Both the Colonels tried to tell her; but it was the younger one with the moustache (the one who had said that Jimmy was "impayable") who satisfied her.

It was true, every bit of it. Jevons, it seemed, had been in the thick of the bombardment of Alost and in the fighting for the bridge at Termonde. His practice was to leave Kendal and the motor-car behind him in some place of shelter while he walked into the fire. Sometimes he took his Belgian stretcher-bearers with him, sometimes, when they didn't like the look of it, he went by himself. He didn't care, the Colonel said, where he went or how. If it was through rifle-fire or mitrailleuse he went on his hands and knees—he wriggled on his stomach. If it was shrapnel he took his chance. He had saved one of his three officers by carrying him straight out of his own battery, when the German guns had found its range; and he had driven his car, by himself, across a five-mile-long field, under a hailstorm of shrapnel, to get the other two.

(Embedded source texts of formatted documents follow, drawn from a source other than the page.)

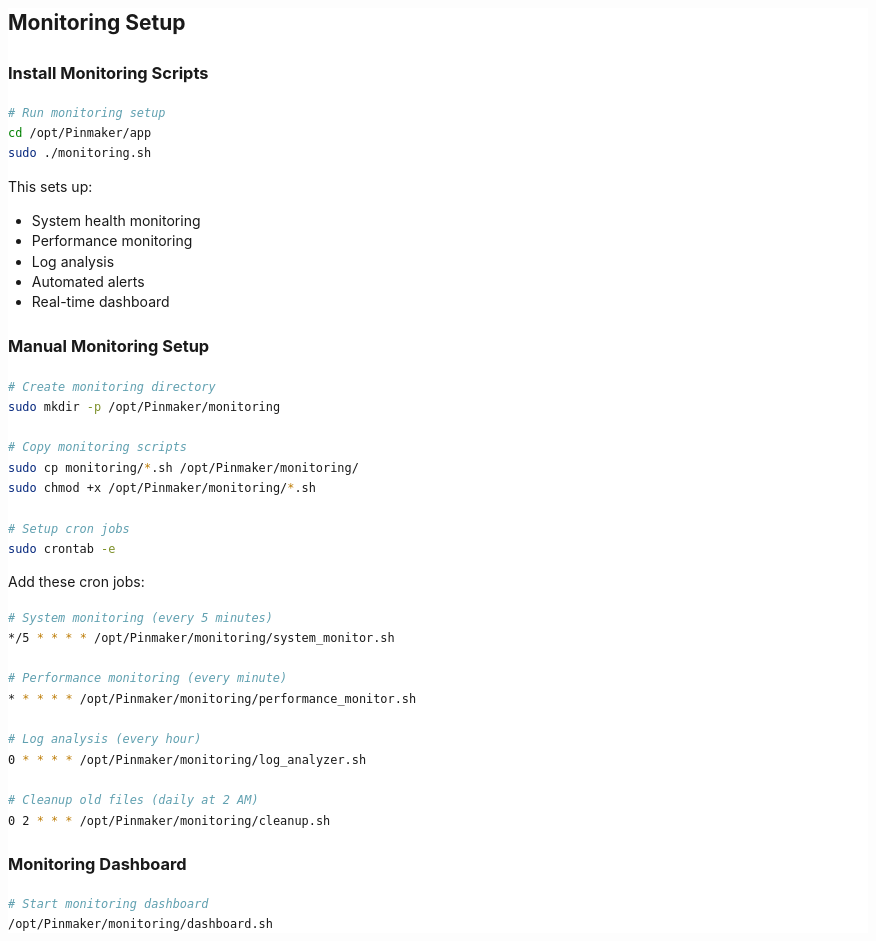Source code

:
```bash
```

## Monitoring Setup

### Install Monitoring Scripts

```bash
# Run monitoring setup
cd /opt/Pinmaker/app
sudo ./monitoring.sh
```

This sets up:
- System health monitoring
- Performance monitoring
- Log analysis
- Automated alerts
- Real-time dashboard

### Manual Monitoring Setup

```bash
# Create monitoring directory
sudo mkdir -p /opt/Pinmaker/monitoring

# Copy monitoring scripts
sudo cp monitoring/*.sh /opt/Pinmaker/monitoring/
sudo chmod +x /opt/Pinmaker/monitoring/*.sh

# Setup cron jobs
sudo crontab -e
```

Add these cron jobs:

```bash
# System monitoring (every 5 minutes)
*/5 * * * * /opt/Pinmaker/monitoring/system_monitor.sh

# Performance monitoring (every minute)
* * * * * /opt/Pinmaker/monitoring/performance_monitor.sh

# Log analysis (every hour)
0 * * * * /opt/Pinmaker/monitoring/log_analyzer.sh

# Cleanup old files (daily at 2 AM)
0 2 * * * /opt/Pinmaker/monitoring/cleanup.sh
```

### Monitoring Dashboard

```bash
# Start monitoring dashboard
/opt/Pinmaker/monitoring/dashboard.sh
```
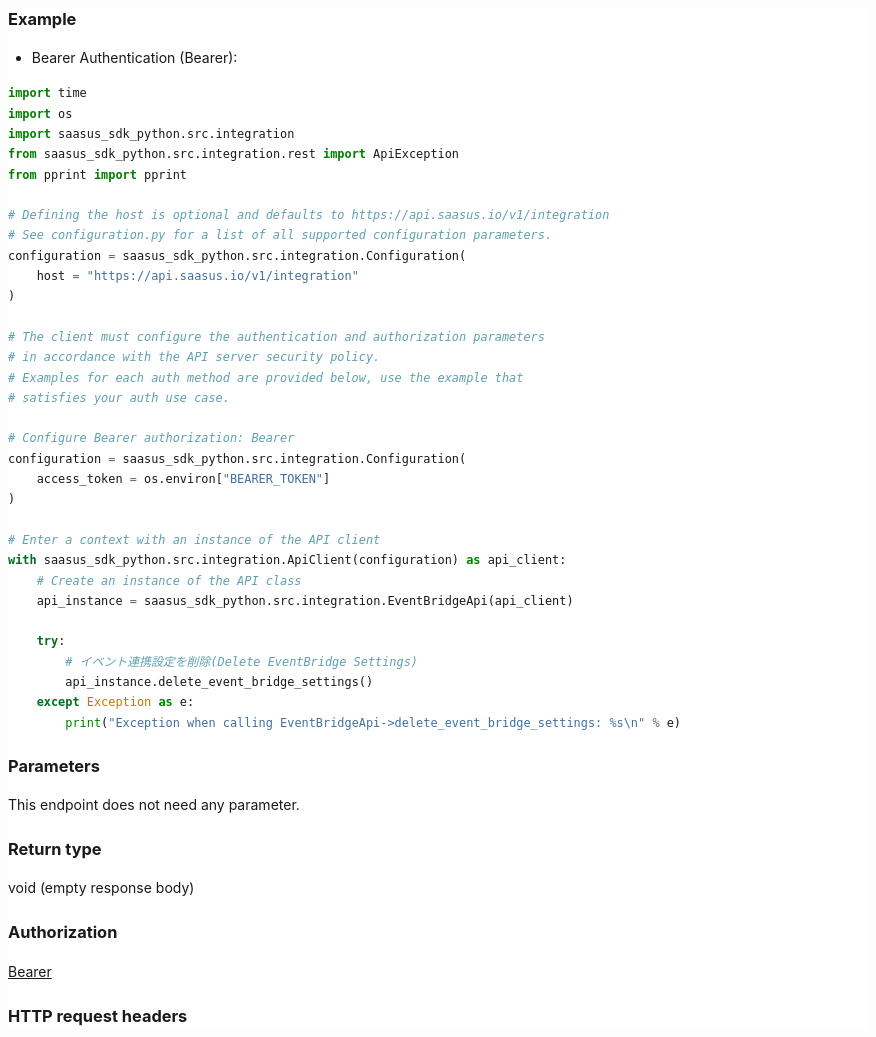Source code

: ### Example

* Bearer Authentication (Bearer):
```python
import time
import os
import saasus_sdk_python.src.integration
from saasus_sdk_python.src.integration.rest import ApiException
from pprint import pprint

# Defining the host is optional and defaults to https://api.saasus.io/v1/integration
# See configuration.py for a list of all supported configuration parameters.
configuration = saasus_sdk_python.src.integration.Configuration(
    host = "https://api.saasus.io/v1/integration"
)

# The client must configure the authentication and authorization parameters
# in accordance with the API server security policy.
# Examples for each auth method are provided below, use the example that
# satisfies your auth use case.

# Configure Bearer authorization: Bearer
configuration = saasus_sdk_python.src.integration.Configuration(
    access_token = os.environ["BEARER_TOKEN"]
)

# Enter a context with an instance of the API client
with saasus_sdk_python.src.integration.ApiClient(configuration) as api_client:
    # Create an instance of the API class
    api_instance = saasus_sdk_python.src.integration.EventBridgeApi(api_client)

    try:
        # イベント連携設定を削除(Delete EventBridge Settings)
        api_instance.delete_event_bridge_settings()
    except Exception as e:
        print("Exception when calling EventBridgeApi->delete_event_bridge_settings: %s\n" % e)
```



### Parameters
This endpoint does not need any parameter.

### Return type

void (empty response body)

### Authorization

[Bearer](../README.md#Bearer)

### HTTP request headers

"You see," the Colonel expounded, "your husband has chosen the most dangerous of all field ambulance work. Those high-speed scouting cars, running low on the ground, can go where a big ambulance cannot. It is magnificent what he has done."

When Jevons came back they could still hardly keep their eyes off him; they could hardly tear themselves away. It was "À demain, Monsieur," and "À demain, Colonel" as if they had arranged another deadly tryst.

"Well," said Jimmy, "how do you like them?"

"Oh—they're dears," said Viola, "especially the one with the moustache. Do you know, they've told me everything except what's the matter with leg."

"My leg?" said Jimmy. "A bit of shell barked it. I'm jolly glad it's my leg and not my hand."

I was a little frightened when Viola left us alone after dinner. I thought he would pitch into me for bringing her. But he only said sadly, "You oughtn't to have brought her, Furny. But I suppose you couldn't stop her."

I said, No, I couldn't stop her. But I hadn't brought her. She had brought me.

We sat on till the lounge was open to the guests of the hotel. And when the war-correspondents began to drop in I saw that Jevons was uneasy.